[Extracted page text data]
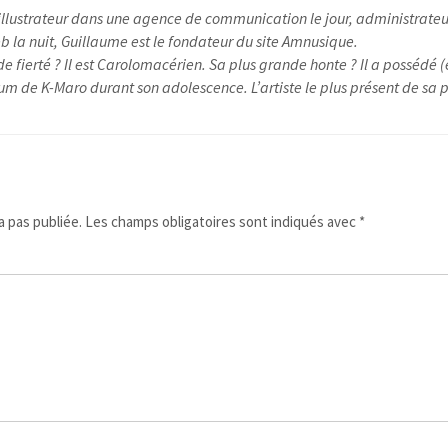
illustrateur dans une agence de communication le jour, administrateu
 la nuit, Guillaume est le fondateur du site Amnusique.
e fierté ? Il est Carolomacérien. Sa plus grande honte ? Il a possédé (
um de K-Maro durant son adolescence. L’artiste le plus présent de sa pl
 pas publiée.
Les champs obligatoires sont indiqués avec
*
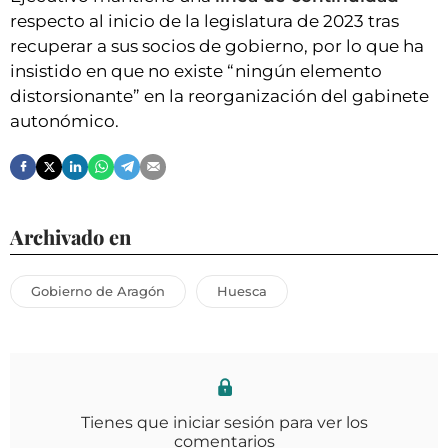
respecto al inicio de la legislatura de 2023 tras
recuperar a sus socios de gobierno, por lo que ha
insistido en que no existe “ningún elemento
distorsionante” en la reorganización del gabinete
autonómico.
Archivado en
Gobierno de Aragón
Huesca
Tienes que iniciar sesión para ver los
comentarios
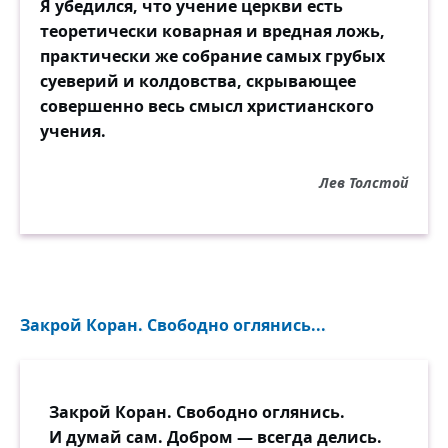
Я убедился, что учение церкви есть
теоретически коварная и вредная ложь,
практически же собрание самых грубых
суеверий и колдовства, скрывающее
совершенно весь смысл христианского
учения.
Лев Толстой
Закрой Коран. Свободно оглянись...
Закрой Коран. Свободно оглянись.
И думай сам. Добром — всегда делись.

[PROBLEM TO SOLVE]: What is needed is an exact copy of the lines from the one containing "Gobierno de Aragón" through the last line of the records, with every picture left out.

[SOLUTION]:
Gobierno de Aragón
Huesca
Tienes que iniciar sesión para ver los
comentarios
Я убедился, что учение церкви есть
теоретически коварная и вредная ложь,
практически же собрание самых грубых
суеверий и колдовства, скрывающее
совершенно весь смысл христианского
учения.
Лев Толстой
Закрой Коран. Свободно оглянись...
Закрой Коран. Свободно оглянись.
И думай сам. Добром — всегда делись.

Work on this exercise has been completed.